## Problems and tasks
(1) Answer these questions using the grammar customization guide.
(a) Starting with which version does Nasty move grammar rules into .exs resource files?
(b) Which rule file holds coordinating conjunctions and coordination patterns?
(c) Which option passed to GrammarLoader.load bypasses the cache?
(2) Pick up the grammar customization guide at the point where it stops, and continue writing it.
Passage for review START
Grammar Customization Guide

View Source

This document explains how to customize and extend Nasty's grammar rules by creating external grammar resource files.

Overview

Starting with version 0.2.0, Nasty externalizes grammar rules from hardcoded Elixir modules into configurable .exs resource files. This allows you to:

  • Customize existing grammar rules without modifying source code
  • Create domain-specific grammar variants (e.g., legal, medical, technical)
  • Add support for new languages
  • A/B test different parsing strategies
  • Share grammar rule sets across projects

Architecture

Grammar rules are stored as Elixir term files (.exs) in:

priv/languages/{language_code}/grammars/{rule_type}.exs

For variants (e.g., formal, informal, technical):

priv/languages/{language_code}/variants/{variant_name}/{rule_type}.exs

Language Codes

  • English: en or english
  • Spanish: es or spanish
  • Catalan: ca or catalan (future)

Rule Types

Each language can have the following grammar rule files:

  1. phrase_rules.exs - Phrase structure patterns (NP, VP, PP, AdjP, AdvP)
  2. dependency_rules.exs - Universal Dependencies relations and extraction rules
  3. coordination_rules.exs - Coordinating conjunctions and coordination patterns
  4. subordination_rules.exs - Subordinating conjunctions and subordinate clause patterns

Grammar Loader API

Loading Grammar Rules

alias Nasty.Language.GrammarLoader

# Load default grammar rules
{:ok, rules} = GrammarLoader.load(:en, :phrase_rules)

# Load with variant
{:ok, rules} = GrammarLoader.load(:en, :phrase_rules, variant: "formal")

# Force reload (bypass cache)
{:ok, rules} = GrammarLoader.load(:en, :phrase_rules, force_reload: true)

Cache Management

# Clear all cached grammar
GrammarLoader.clear_cache()

# Clear specific cached rules
GrammarLoader.clear_cache(:en, :phrase_rules, :default)

Direct File Loading

# Load from custom path
{:ok, rules} = GrammarLoader.load_file("/path/to/custom_rules.exs")

Creating Grammar Files

File Structure

Grammar files are Elixir term files that evaluate to a map:

%{
  # Top-level keys define rule categories
  rule_category_1: [...],
  rule_category_2: %{...},
  
  # Metadata
  notes: %{
    key: "description"
  }
}

Example: Simple Phrase Rules

Create priv/languages/en/grammars/custom_phrase_rules.exs:

%{
  # Noun phrase patterns
  noun_phrases: [
    # Simple NP: Det + Noun
    {:np, [:det, :noun]},
    
    # NP with adjective: Det + Adj + Noun
    {:np, [:det, :adj, :noun]},
    
    # NP with PP: Det + Noun + PP
    {:np, [:det, :noun, :pp]}
  ],
  
  # Verb phrase patterns
  verb_phrases: [
    # Simple VP: just Verb
    {:vp, [:verb]},
    
    # VP with object: Verb + NP
    {:vp, [:verb, :np]},
    
    # VP with auxiliary: Aux + Verb
    {:vp, [:aux, :verb]}
  ],
  
  notes: %{
    version: "1.0.0",
    author: "Your Name",
    description: "Custom phrase rules for domain-specific parsing"
Passage for review END
Raw data START
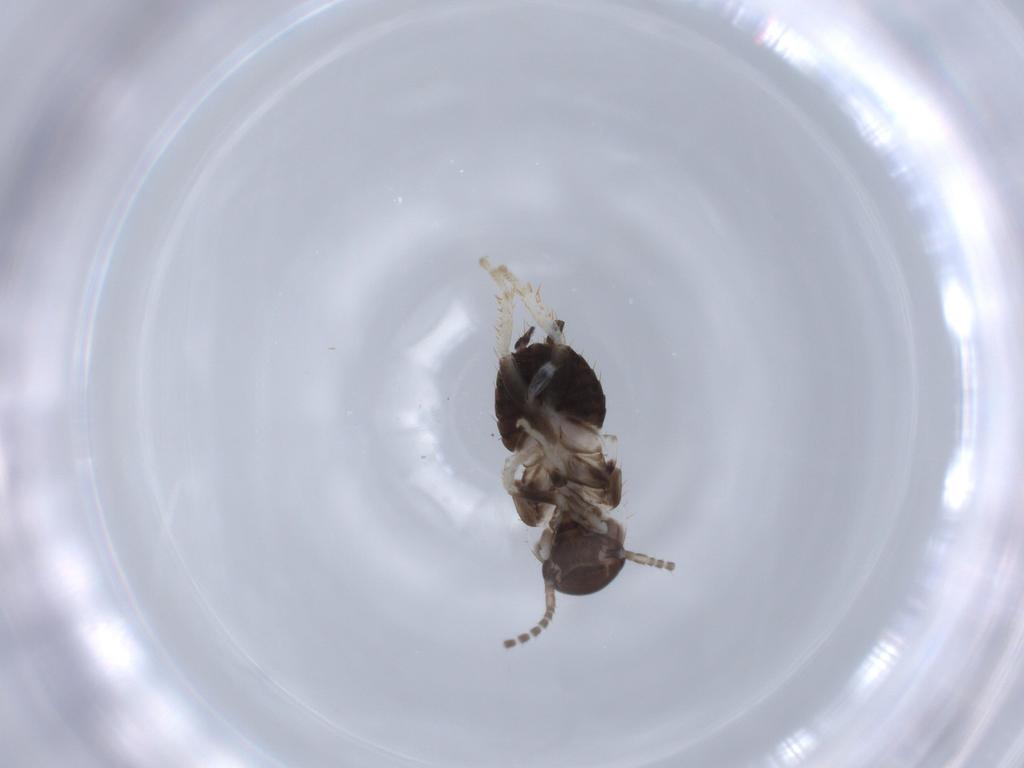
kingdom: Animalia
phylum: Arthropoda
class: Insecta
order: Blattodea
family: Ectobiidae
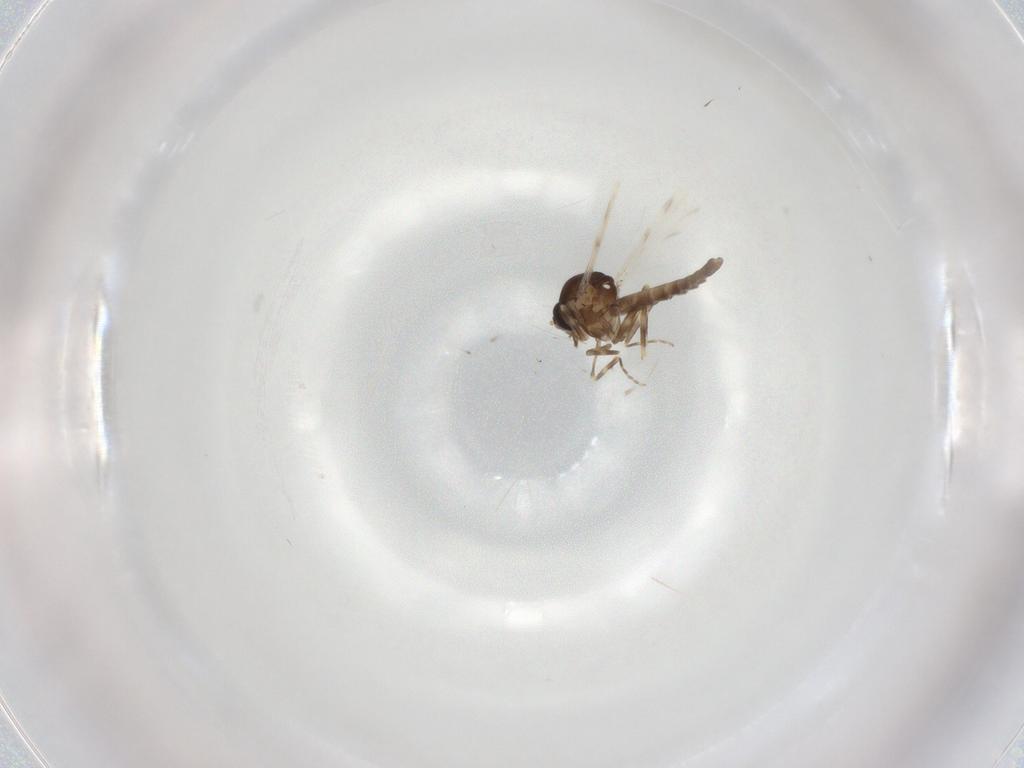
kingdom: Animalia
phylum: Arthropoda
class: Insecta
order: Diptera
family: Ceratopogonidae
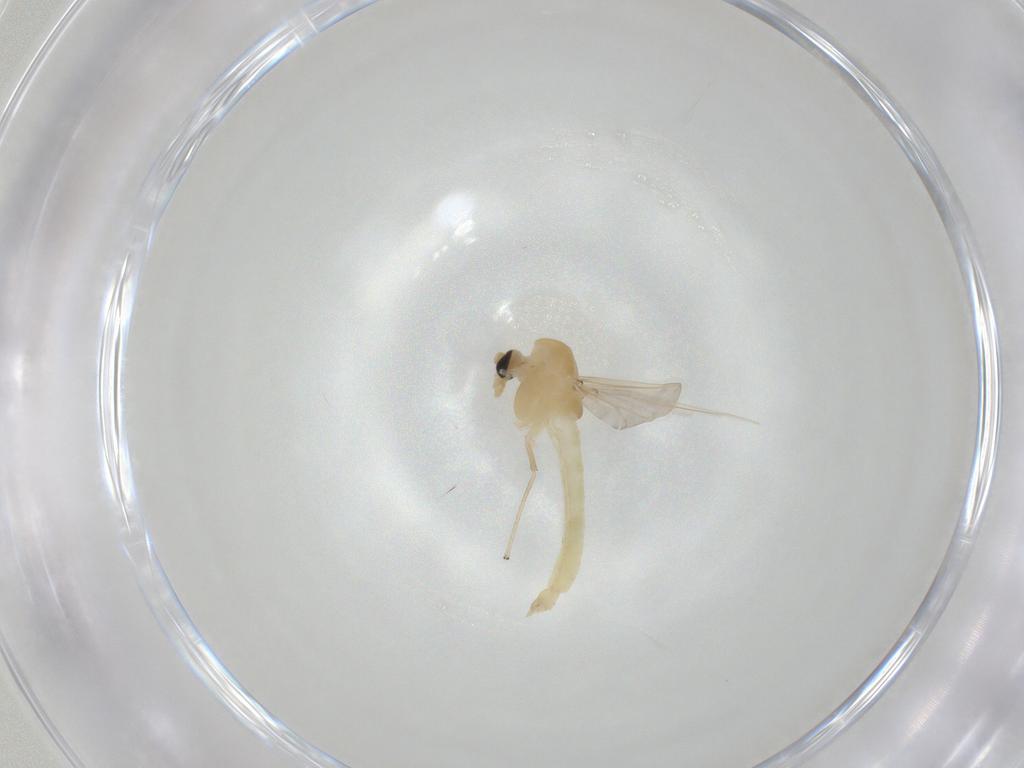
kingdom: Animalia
Raw data END
## Outputs by task
(1)
(a) Version 0.2.0.
(b) coordination_rules.exs.
(c) force_reload: true.

(2)
  }
}

English Grammar Reference

Phrase Rules (phrase_rules.exs)

See priv/languages/en/grammars/phrase_rules.exs for the complete reference.

Key sections:

%{
  noun_phrases: [
    # List of NP patterns
    {:np, [:det, :noun]},
    {:np, [:det, :adj, :noun]},
    # ...
  ],
  
  verb_phrases: [
    # List of VP patterns
    {:vp, [:verb]},
    {:vp, [:aux, :verb, :np]},
    # ...
  ],
  
  prepositional_phrases: [
    # PP patterns
    {:pp, [:prep, :np]},
    # ...
  ],
  
  adjectival_phrases: [
    # AdjP patterns
    {:adjp, [:adv, :adj]},
    # ...
  ],
  
  adverbial_phrases: [
    # AdvP patterns
    {:advp, [:adv]},
    # ...
  ],
  
  relative_clauses: [
    # Relative clause patterns
    {:relative_clause, [:relative_marker, :clause]},
    # ...
  ],
  
  special_rules: [
    # Special handling rules
    {:comparative_than, :pseudo_prep},
    # ...
  ]
}

Dependency Rules (dependency_rules.exs)

See priv/languages/en/grammars/dependency_rules.exs for the complete reference.

Key sections:

%{
  core_arguments: [
    # Subject, object, complements
    %{
      relation: :nsubj,
      description: "Nominal subject",
      head_pos: [:verb],
      dependent_pos: [:noun, :propn, :pron],
      example: "The cat sleeps → nsubj(sleeps, cat)"
    },
    # ...
  ],
  
  nominal_dependents: [
    # Determiners, modifiers
    %{relation: :det, ...},
    %{relation: :amod, ...},
    # ...
  ],
  
  function_words: [
    # Auxiliaries, copulas, markers
    %{relation: :aux, ...},
    # ...
  ],
  
  extraction_priorities: [
    # Order of dependency extraction
    :nsubj, :obj, :det, :amod, # ...
  ]
}

Coordination Rules (coordination_rules.exs)

Key sections:

%{
  coordinating_conjunctions: [
    %{
      conjunction: "and",
      type: :copulative,
      example: "cats and dogs"
    },
    # ...
  ],
  
  coordination_patterns: [
    %{
      pattern: :np_coordination,
      structure: "NP CCONJ NP",
      example: "cats and dogs"
    },
    # ...
  ],
  
  special_cases: [
    # Correlative conjunctions, etc.
    %{
      type: :correlative,
      patterns: [
        %{pair: ["both", "and"], example: "both cats and dogs"},
        # ...
      ]
    }
  ]
}

Subordination Rules (subordination_rules.exs)

Key sections:

%{
  subordinating_conjunctions: [
    %{
      conjunction: "because",
      type: :causal,
      example: "I stayed because it rained"
    },
    # ...
  ],
  
  relative_markers: [
    %{
      marker: "who",
      type: :relative_pronoun,
      example: "the person who came"
    },
    # ...
  ],
  
  subordinate_clause_types: [
    %{
      type: :adverbial,
      dependency_relation: :advcl,
      subtypes: [:temporal, :causal, :conditional, ...]
    },
    # ...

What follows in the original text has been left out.